> _Provided data_:
========
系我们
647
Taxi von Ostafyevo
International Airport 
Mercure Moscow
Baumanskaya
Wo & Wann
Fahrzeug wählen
========
The reply should consist of the full listing, copied exactly.

系我们
647
Taxi von Ostafyevo
International Airport 
Mercure Moscow
Baumanskaya
Wo & Wann
Fahrzeug wählen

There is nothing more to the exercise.